◆ **EXERCISE REQUIREMENTS**: Take the line that contains "Step: Restore alpha" and every line after it in the material below, and quote them exactly.

◆ **DATA EXTRACT**:
=======
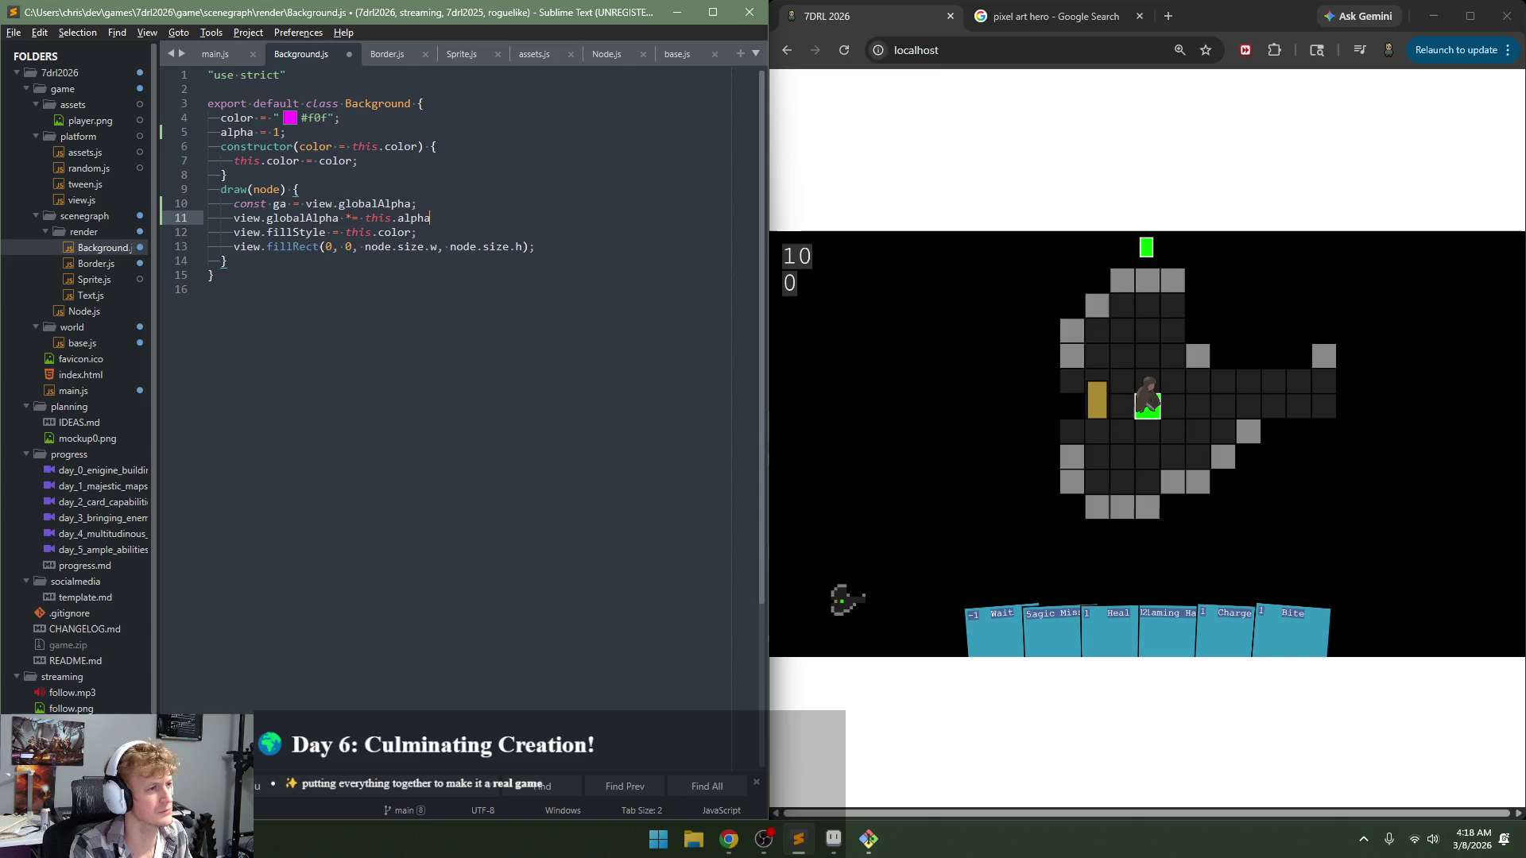
text(;)
Step: Restore alpha with 'view.globalAlpha = ga;' after fillRect, save, and reload the game
click(535, 246)
key(Return)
=======
◆ **TASK SOLUTION**:
Step: Restore alpha with 'view.globalAlpha = ga;' after fillRect, save, and reload the game
click(535, 246)
key(Return)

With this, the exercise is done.